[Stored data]

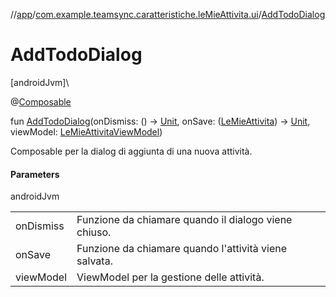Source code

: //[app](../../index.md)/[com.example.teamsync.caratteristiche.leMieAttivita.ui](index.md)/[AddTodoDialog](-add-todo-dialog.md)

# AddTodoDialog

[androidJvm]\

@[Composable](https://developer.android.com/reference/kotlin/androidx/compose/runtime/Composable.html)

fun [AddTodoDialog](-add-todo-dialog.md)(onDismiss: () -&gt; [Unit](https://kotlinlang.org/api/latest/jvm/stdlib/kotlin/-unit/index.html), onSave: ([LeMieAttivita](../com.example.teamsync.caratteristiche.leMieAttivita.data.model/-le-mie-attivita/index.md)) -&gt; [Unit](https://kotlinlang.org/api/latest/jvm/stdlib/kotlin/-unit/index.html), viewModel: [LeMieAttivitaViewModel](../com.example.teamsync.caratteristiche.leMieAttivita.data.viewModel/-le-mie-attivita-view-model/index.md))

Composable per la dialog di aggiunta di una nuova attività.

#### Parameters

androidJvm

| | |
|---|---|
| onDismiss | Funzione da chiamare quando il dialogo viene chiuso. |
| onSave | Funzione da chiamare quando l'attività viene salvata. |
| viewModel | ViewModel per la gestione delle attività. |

To-do item:
Find "Composable per la" in the records above. Repeat its line and every later line exactly, through the last one.

Solution to this exercise:
Composable per la dialog di aggiunta di una nuova attività.

#### Parameters

androidJvm

| | |
|---|---|
| onDismiss | Funzione da chiamare quando il dialogo viene chiuso. |
| onSave | Funzione da chiamare quando l'attività viene salvata. |
| viewModel | ViewModel per la gestione delle attività. |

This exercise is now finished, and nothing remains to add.